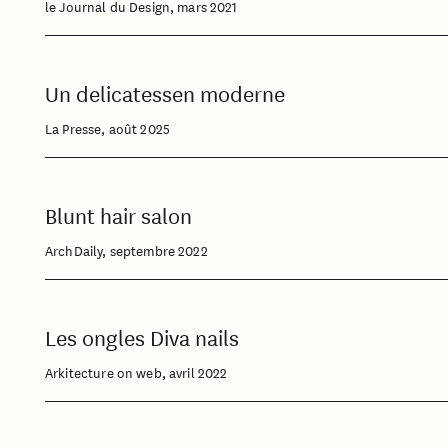
le Journal du Design, mars 2021
Un delicatessen moderne
La Presse, août 2025
Blunt hair salon
ArchDaily, septembre 2022
Les ongles Diva nails
Arkitecture on web, avril 2022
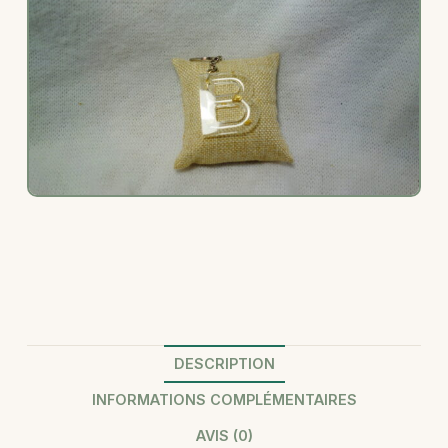
DESCRIPTION
INFORMATIONS COMPLÉMENTAIRES
AVIS (0)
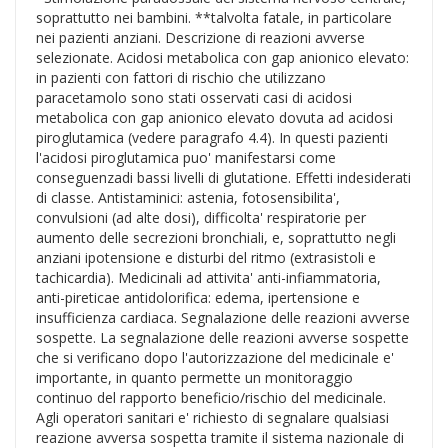
soprattutto nei bambini. **talvolta fatale, in particolare
nei pazienti anziani. Descrizione di reazioni avverse
selezionate. Acidosi metabolica con gap anionico elevato:
in pazienti con fattori di rischio che utilizzano
paracetamolo sono stati osservati casi di acidosi
metabolica con gap anionico elevato dovuta ad acidosi
piroglutamica (vedere paragrafo 4.4). In questi pazienti
l'acidosi piroglutamica puo' manifestarsi come
conseguenzadi bassi livelli di glutatione. Effetti indesiderati
di classe. Antistaminici: astenia, fotosensibilita',
convulsioni (ad alte dosi), difficolta' respiratorie per
aumento delle secrezioni bronchiali, e, soprattutto negli
anziani ipotensione e disturbi del ritmo (extrasistoli e
tachicardia). Medicinali ad attivita' anti-infiammatoria,
anti-pireticae antidolorifica: edema, ipertensione e
insufficienza cardiaca. Segnalazione delle reazioni avverse
sospette. La segnalazione delle reazioni avverse sospette
che si verificano dopo l'autorizzazione del medicinale e'
importante, in quanto permette un monitoraggio
continuo del rapporto beneficio/rischio del medicinale.
Agli operatori sanitari e' richiesto di segnalare qualsiasi
reazione avversa sospetta tramite il sistema nazionale di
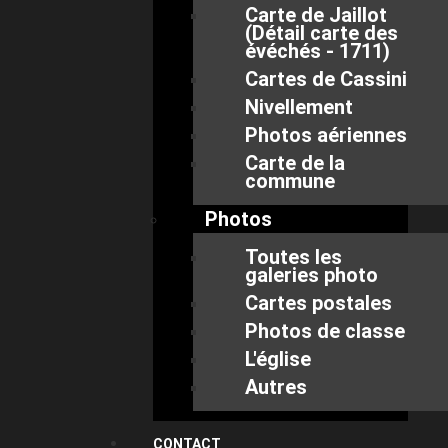
Carte de Jaillot
(Détail carte des
évéchés - 1711)
Cartes de Cassini
Nivellement
Photos aériennes
Carte de la
commune
Photos
Toutes les
galeries photo
Cartes postales
Photos de classe
L'église
Autres
CONTACT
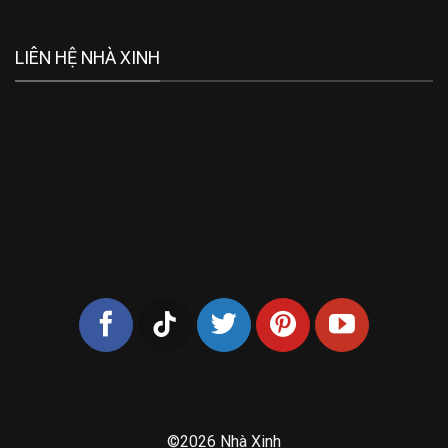
LIÊN HỆ NHÀ XINH
©2026 Nhà Xinh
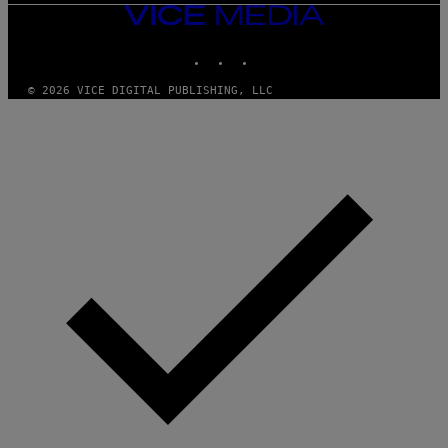
VICE
MEDIA
INSTAGRAM
TIKTOK
YOUTUBE
© 2026 VICE DIGITAL PUBLISHING, LLC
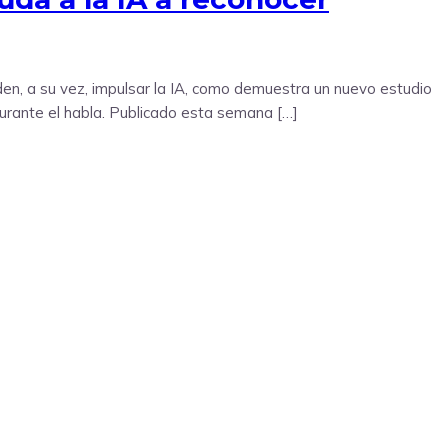
ueden, a su vez, impulsar la IA, como demuestra un nuevo estudio
durante el habla. Publicado esta semana […]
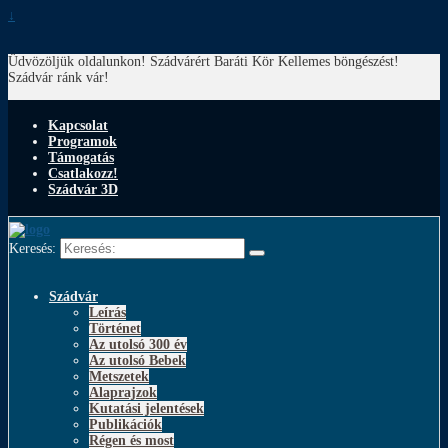
↓
Üdvözöljük oldalunkon! Szádvárért Baráti Kör
Kellemes böngészést!
Szádvár ránk vár!
Kapcsolat
Programok
Támogatás
Csatlakozz!
Szádvár 3D
Keresés:
Szádvár
Leírás
Történet
Az utolsó 300 év
Az utolsó Bebek
Metszetek
Alaprajzok
Kutatási jelentések
Publikációk
Régen és most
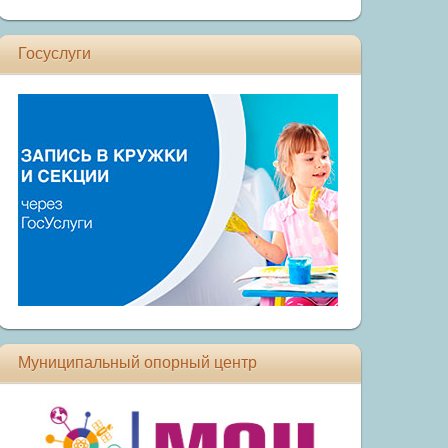
Госуслуги
Муниципальный опорный центр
##########
> [TASK REQUIREMENTS]
Write out the whole listing above exactly; do not include the pictures.

> [SOLUTION FOR THIS PROBLEM]
le Journal du Design, mars 2021
Un delicatessen moderne
La Presse, août 2025
Blunt hair salon
ArchDaily, septembre 2022
Les ongles Diva nails
Arkitecture on web, avril 2022
DESCRIPTION
INFORMATIONS COMPLÉMENTAIRES
AVIS (0)
soprattutto nei bambini. **talvolta fatale, in particolare
nei pazienti anziani. Descrizione di reazioni avverse
selezionate. Acidosi metabolica con gap anionico elevato:
in pazienti con fattori di rischio che utilizzano
paracetamolo sono stati osservati casi di acidosi
metabolica con gap anionico elevato dovuta ad acidosi
piroglutamica (vedere paragrafo 4.4). In questi pazienti
l'acidosi piroglutamica puo' manifestarsi come
conseguenzadi bassi livelli di glutatione. Effetti indesiderati
di classe. Antistaminici: astenia, fotosensibilita',
convulsioni (ad alte dosi), difficolta' respiratorie per
aumento delle secrezioni bronchiali, e, soprattutto negli
anziani ipotensione e disturbi del ritmo (extrasistoli e
tachicardia). Medicinali ad attivita' anti-infiammatoria,
anti-pireticae antidolorifica: edema, ipertensione e
insufficienza cardiaca. Segnalazione delle reazioni avverse
sospette. La segnalazione delle reazioni avverse sospette
che si verificano dopo l'autorizzazione del medicinale e'
importante, in quanto permette un monitoraggio
continuo del rapporto beneficio/rischio del medicinale.
Agli operatori sanitari e' richiesto di segnalare qualsiasi
reazione avversa sospetta tramite il sistema nazionale di
Carte de Jaillot
(Détail carte des
évéchés - 1711)
Cartes de Cassini
Nivellement
Photos aériennes
Carte de la
commune
Photos
Toutes les
galeries photo
Cartes postales
Photos de classe
L'église
Autres
CONTACT
LIÊN HỆ NHÀ XINH
©2026 Nhà Xinh
VICE
MEDIA
INSTAGRAM
TIKTOK
YOUTUBE
© 2026 VICE DIGITAL PUBLISHING, LLC
ueden, a su vez, impulsar la IA, como demuestra un nuevo estudio
durante el habla. Publicado esta semana […]
↓
Üdvözöljük oldalunkon! Szádvárért Baráti Kör
Kellemes böngészést!
Szádvár ránk vár!
Kapcsolat
Programok
Támogatás
Csatlakozz!
Szádvár 3D
Keresés:
Szádvár
Leírás
Történet
Az utolsó 300 év
Az utolsó Bebek
Metszetek
Alaprajzok
Kutatási jelentések
Publikációk
Régen és most
Госуслуги
Муниципальный опорный центр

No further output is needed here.